Aktien von Intel und Infineon unter Druck
Anhaltende Flaute am Chipmarkt

Nach verhaltenen Prognosen des weltgrößten Chipherstellers Intel ist am Mittwoch auch der Aktienkurs der Infineon AG stark unter Druck geraten.

Reuters MüNCHEN. Gegen Mittag notierte die Aktie fast acht Prozent im Minus bei 6,90 ?.

Intel hatte am Dienstagabend mitgeteilt, der Umsatz werde im wichtigen Schlussquartal 2002 nur um höchstens sechs Prozent wachsen, deutlich weniger als von Analysten erwartet. Eine Erholung im Bereich Personal Computer (PC) sei nicht abzusehen. "Es gibt keinen Grund, optimistischer zu sein", sagte Intel-Deutschlandchef Jürgen Thiel der Nachrichtenagentur Reuters. Die Investitionen für das laufende Jahr senkte der Hersteller von PC-Mikroprozessoren auf 4,7 Mrd. Dollar, Analysten hatten 5,0 bis 5,2 Mrd. Dollar erwartet.

Auch die Infineon Technologies AG, die mit Speicherchips eine andere Halbleiter-Komponente für PCs herstellt, hält sich wegen der Flaute in der Chipbranche mit Investitionen zurück. Firmenchef Ulrich Schumacher sagte dem "Handelsblatt" (Mittwochausgabe), im laufenden Geschäftsjahr 2002/2003 solle höchstens eine Milliarde Euro investiert werden. Bisher hatte das Unternehmen den Angaben zufolge bis zu 1,5 Mrd. ? an Investitionen geplant.

Vor wenigen Tagen hatte Schumacher bereits gesagt, für das laufende Geschäftsjahr sei mit einem sehr niedrigen Investitionsniveau zu rechnen. Dabei hatte er auch frühere Aussagen zum Geschäftsausblick wiederholt, wonach die nächsten beiden Quartale für Infineon schwierig werden. Es gebe noch keine Anzeichen für eine substanzielle Belebung, sagte er nun dem "Handelsblatt".
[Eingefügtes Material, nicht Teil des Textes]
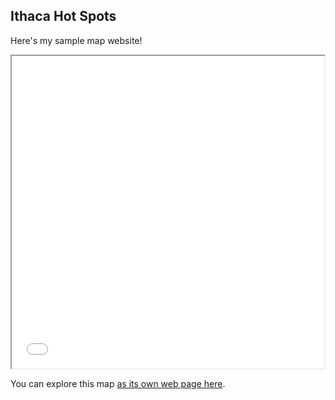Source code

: ## Ithaca Hot Spots

Here's my sample map website!

<iframe src="Ithaca-map.html" height="500" width="500"></iframe>

You can explore this map [as its own web page here](Online-map.html).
Auch Intel wollte sich nicht festlegen, wann die Durststrecke am Halbleitermarkt enden werde. "Das kann keiner sagen", sagte Deutschland-Chef Thiel. Für das dritte Quartal meldete der Chiphersteller aus Santa Clara (US-Bundesstaat Kalifornien) einen Reingewinn von 686 (Vorjahr 106) Mill. Dollar oder zehn (zwei) Cent je Aktie. Ohne Einmalposten habe Gewinn je Aktie elf (zehn) Cent betragen. Analysten hatten den Gewinn je Aktie auf dieser Basis im Durchschnitt mit 13 Cent prognostiziert. Im nachbörslichen Instinet-Handel fiel der Intel-Kurs am Abend auf 14,70 Dollar von 16,52 Dollar.

Die Infineon-Aktie brach am Vormittag an der Frankfurter Börse zeitweise um mehr als zwölf Prozent ein. Händler verwiesen auf die enttäuschenden Zahlen von Intel und die angekündigte Zurückhaltung Infineons bei den Investitionen. "Das sind schlechte Nachrichten, auch wenn sie nur das gegenwärtige Geschäftsumfeld widerspiegeln", sagte ein Marktteilnehmer.

"Außerdem schwebt Intel wie eine dunkle Wolke über dem Sektor", sagte ein anderer Händler. Die Anleger würden sich nun fragen, ob der Kursaufschwung der vergangenen Tage nicht überzogen gewesen sei. In den vergangenen Tagen hatten Infineon-Aktien im Zuge der allgemeinen Börsenerholung rund 50 % an Wert zugelegt.